Anyway, I'll try to get a patch out relatively soon with a fix for the hex
codec and similar codecs. There's likely a couple that will need fixing.
On Windows echo
always appends a new line to its output. There is a way to prevent it, but that is not actually the problem. In Windows lines (in files and in the shell) end with CRLF, which are two UTF-8 byte sequences. Therefore, proper handling of textual data on Windows requires taking this into account. There is no fundamental limitation or conflict with Rust. Windows is just different than macOS and Linux. I use all three of them. That is why I am interested in muter functioning properly everywhere :)
echo
appends a newline to its input on Linux as well. The problem you're seeing isn't echo
. If it were echo
, then we'd see an error from echo a | muter -c hex
, which we don't. What we see here is that muter -c -hex
gets a CRLF sequence, which muter -c hex
doesn't emit. In fact, on my Linux system, I use zsh, and I get the following:
printf 'a\r\n' | muter -c hex
610d0a%
That final %
is actually printed inverted and it's printed by zsh because there's no newline at the end of the line. muter doesn't print any line endings by default (since sometimes line endings matter or we don't print text output).

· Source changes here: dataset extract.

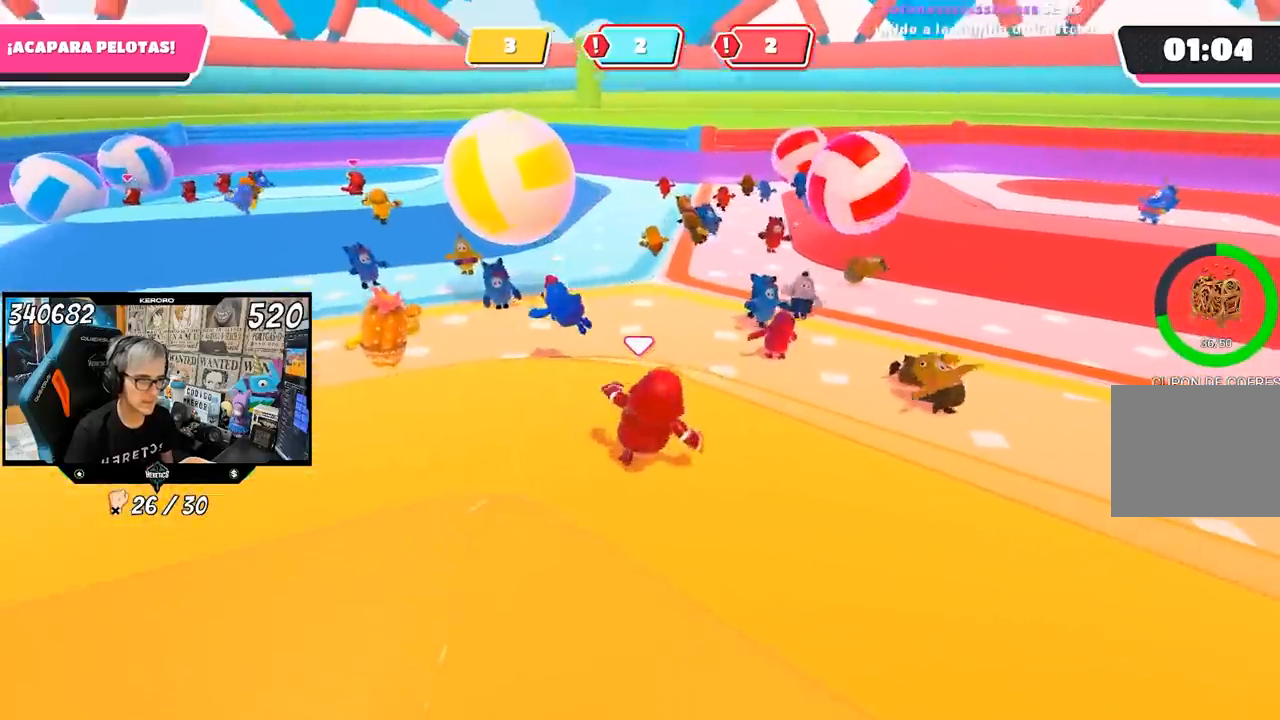
{"buttons": [], "left_stick": "up", "right_stick": "center", "events": [[33, "right_stick", "center"], [217, "left_stick", "up"]]}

So what I need to look into, which I will once I get a temporary Windows VM set up, is why we get a needless CRLF here, which we're not supposed to. I have some ideas about how to handle that, but I have to see what Windows does in this case to do some testing.
What shell are you using in this case? Is it CMD, PowerShell, Git Bash, or something else?

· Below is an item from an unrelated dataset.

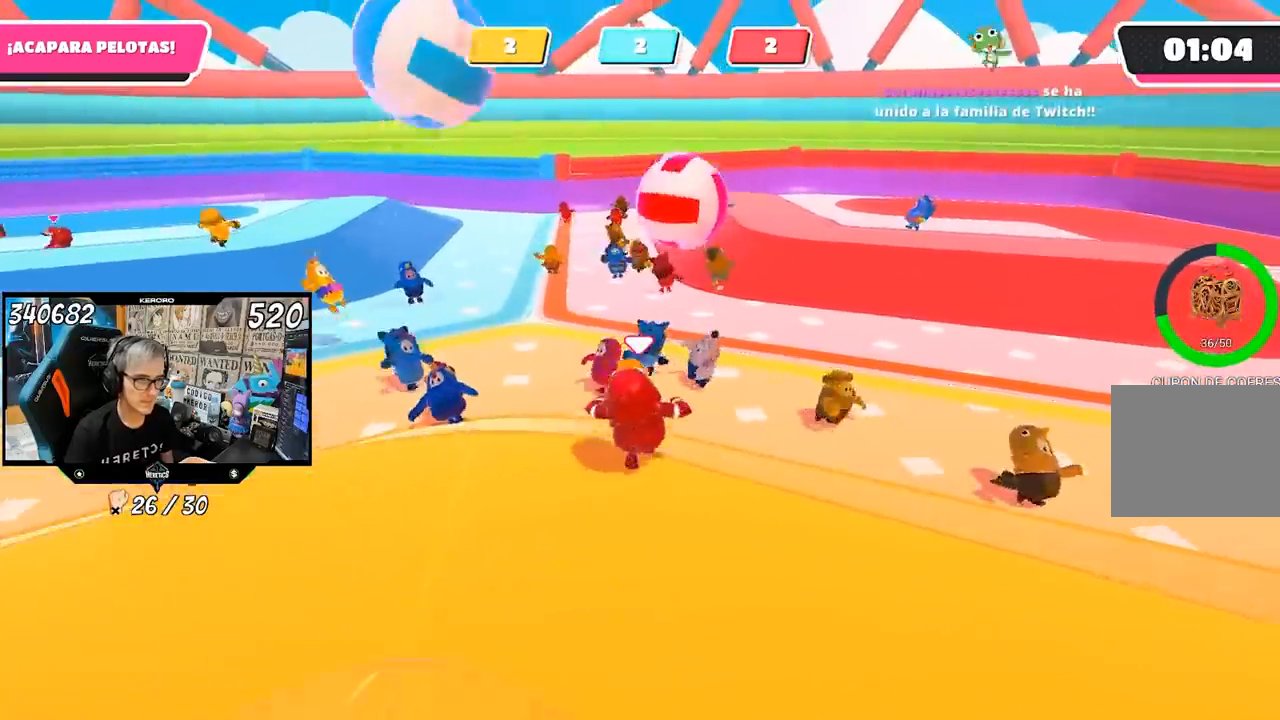
{"buttons": [], "left_stick": "up", "right_stick": "center", "events": []}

Yes, you are right. On Linux echo
appends \n to its output, unless you pass the -n flag. Like I said, on Windows echo
appends \r\n
to its output (in both CMD and PowerShell). So yes, it is supposed to be there. Likewise, encoding and decoding a text file on Windows fails for the same reason. On Windows lines are separated by \r\n (CRLF). Just try creating the text file muter.txt containing two lines in the Notepad and running muter -c hex muter.txt | muter -c -hex
. You will get the same error.
muter -c -hex
decodes only hex characters. It isn't designed to accept anything that is not a hex character, and the fact that it accepts a trailing newline isn't intended; in other words, it's a bug that that happens to work. I literally just discovered this fact a few minutes ago.
That's because by default muter operates in strict mode, and it's supposed to reject anything that isn't a valid character in the stream. There is a little bit of support for non-strict mode in the code, but I haven't gotten there fully yet. It's tricky because if someone inserts a very large amount of invalid characters into the stream, with the current design we might end up never making progress.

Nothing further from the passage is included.